The United States remained neutral after the beginning of World War I, and since the Allies had withdrawn their diplomatic missions following the outbreak of hostilities, both the American embassy and Morgenthau himself additionally represented their interests in Constantinople. American consuls in different parts of the Empire, from Trebizond to Aleppo, reported abundantly about the Armenian plight and documented the entire process of the Armenian Genocide. Morgenthau continuously kept the U.S. government informed of the ongoing annihilation and asked for its intervention. His telegram to the State Department, on July 16, 1915, described the massacres as a “campaign of race extermination.” He intervened upon the Young Turk leaders to stop the mass killings, although unsuccessfully. His friendship with Adolph Ochs, publisher of The New York Times, ensured a wide coverage of the Armenian atrocities throughout 1915.
Morgenthau reached out to his friend Cleveland H. Dodge, a prominent American businessman, who was instrumental in the foundation of the American Committee for Armenian and Syrian Relief in 1915 that would later become Near East Relief (nowadays the Near East Foundation).
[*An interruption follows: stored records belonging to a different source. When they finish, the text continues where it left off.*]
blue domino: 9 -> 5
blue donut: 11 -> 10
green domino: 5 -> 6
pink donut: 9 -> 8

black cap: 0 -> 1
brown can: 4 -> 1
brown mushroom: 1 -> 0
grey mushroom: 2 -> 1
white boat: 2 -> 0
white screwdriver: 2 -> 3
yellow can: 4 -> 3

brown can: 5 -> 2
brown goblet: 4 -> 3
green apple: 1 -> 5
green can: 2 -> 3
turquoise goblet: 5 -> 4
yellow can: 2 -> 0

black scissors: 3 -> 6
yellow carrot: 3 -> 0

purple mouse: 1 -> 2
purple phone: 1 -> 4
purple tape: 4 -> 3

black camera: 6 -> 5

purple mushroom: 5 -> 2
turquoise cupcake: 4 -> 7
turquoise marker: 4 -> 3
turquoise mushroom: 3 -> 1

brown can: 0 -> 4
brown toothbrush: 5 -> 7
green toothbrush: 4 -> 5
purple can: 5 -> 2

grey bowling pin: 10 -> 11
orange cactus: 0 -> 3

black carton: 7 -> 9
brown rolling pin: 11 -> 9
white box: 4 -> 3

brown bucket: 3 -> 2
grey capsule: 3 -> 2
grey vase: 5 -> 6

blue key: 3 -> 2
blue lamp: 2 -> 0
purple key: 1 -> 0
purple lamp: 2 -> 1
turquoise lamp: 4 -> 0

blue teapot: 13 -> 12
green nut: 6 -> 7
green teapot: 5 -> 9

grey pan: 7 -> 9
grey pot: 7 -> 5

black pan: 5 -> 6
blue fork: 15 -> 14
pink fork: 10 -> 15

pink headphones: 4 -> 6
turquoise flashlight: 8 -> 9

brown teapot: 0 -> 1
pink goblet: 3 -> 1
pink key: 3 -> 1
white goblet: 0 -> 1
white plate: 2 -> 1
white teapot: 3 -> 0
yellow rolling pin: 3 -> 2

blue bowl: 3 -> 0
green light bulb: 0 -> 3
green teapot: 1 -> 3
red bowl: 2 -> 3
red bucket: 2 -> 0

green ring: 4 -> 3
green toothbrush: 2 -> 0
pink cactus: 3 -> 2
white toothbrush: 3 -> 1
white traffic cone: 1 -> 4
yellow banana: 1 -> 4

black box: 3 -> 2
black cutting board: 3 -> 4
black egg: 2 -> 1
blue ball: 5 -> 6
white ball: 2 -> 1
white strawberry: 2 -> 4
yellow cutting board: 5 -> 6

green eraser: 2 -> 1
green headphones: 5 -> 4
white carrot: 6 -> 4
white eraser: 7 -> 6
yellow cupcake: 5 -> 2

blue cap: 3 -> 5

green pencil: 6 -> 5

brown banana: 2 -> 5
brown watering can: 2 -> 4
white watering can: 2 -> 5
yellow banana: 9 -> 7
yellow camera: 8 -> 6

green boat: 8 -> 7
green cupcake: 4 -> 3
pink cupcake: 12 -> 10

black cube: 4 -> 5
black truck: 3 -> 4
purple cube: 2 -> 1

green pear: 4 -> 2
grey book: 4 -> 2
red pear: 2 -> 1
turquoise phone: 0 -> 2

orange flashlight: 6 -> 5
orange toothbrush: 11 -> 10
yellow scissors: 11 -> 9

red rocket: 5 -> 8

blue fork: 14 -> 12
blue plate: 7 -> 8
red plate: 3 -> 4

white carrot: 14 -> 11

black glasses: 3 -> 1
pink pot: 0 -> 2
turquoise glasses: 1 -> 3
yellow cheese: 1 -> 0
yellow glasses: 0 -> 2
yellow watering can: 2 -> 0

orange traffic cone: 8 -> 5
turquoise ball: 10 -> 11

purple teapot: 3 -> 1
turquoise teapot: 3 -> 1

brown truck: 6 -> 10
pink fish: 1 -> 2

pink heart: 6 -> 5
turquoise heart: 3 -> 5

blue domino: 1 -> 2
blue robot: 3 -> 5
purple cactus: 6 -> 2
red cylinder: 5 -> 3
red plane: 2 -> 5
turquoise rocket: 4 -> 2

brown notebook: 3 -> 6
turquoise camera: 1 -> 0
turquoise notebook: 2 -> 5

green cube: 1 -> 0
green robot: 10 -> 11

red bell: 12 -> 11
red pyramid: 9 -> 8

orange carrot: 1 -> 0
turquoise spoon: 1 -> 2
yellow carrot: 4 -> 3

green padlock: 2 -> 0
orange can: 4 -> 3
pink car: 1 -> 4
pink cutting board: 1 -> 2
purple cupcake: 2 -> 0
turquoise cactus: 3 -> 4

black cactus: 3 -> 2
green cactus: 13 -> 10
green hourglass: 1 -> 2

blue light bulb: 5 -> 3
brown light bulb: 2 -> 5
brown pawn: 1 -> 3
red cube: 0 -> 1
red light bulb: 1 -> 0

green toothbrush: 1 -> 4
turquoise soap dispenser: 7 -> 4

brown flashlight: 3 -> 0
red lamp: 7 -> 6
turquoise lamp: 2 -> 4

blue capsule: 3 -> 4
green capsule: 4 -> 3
Finding “intolerable” his “further daily association with men . . . who were still reeking with the blood of nearly a million human beings,” as he wrote in his memoirs, he returned to the United States in February 1916 and campaigned to raise awareness and funds for the survivors, resigning from his position as ambassador two months later. In 1918 he published his memoirs, including his account of the genocide, as Ambassador Morgenthau’s Story (published in Great Britain as The Secrets of the Bosphorus).
He attended the Paris Peace Conference in 1919, and worked with various war-related charitable bodies. He also headed the American fact-finding mission to Poland in 1919 and was the American representative at the Geneva Conference in 1933. He died on November 25, 1946, in New York City, at the age of 90, following a cerebral hemorrhage, and was buried in Hawthorne, New York. Morgenthau was the father of Henry Morgenthau, Jr., Secretary of the Treasury during the administration of Franklin Roosevelt, and the grandfather of Robert Morgenthau, long-time District Attorney in Manhattan, and historian Barbara Tuchman. He appeared in “Ravished Armenia,” the film based on the memoirs of survivor Aurora Mardiganian, commissioned by the Near East Relief. One of his dialogues with Talaat is portrayed in the forthcoming film The Promise.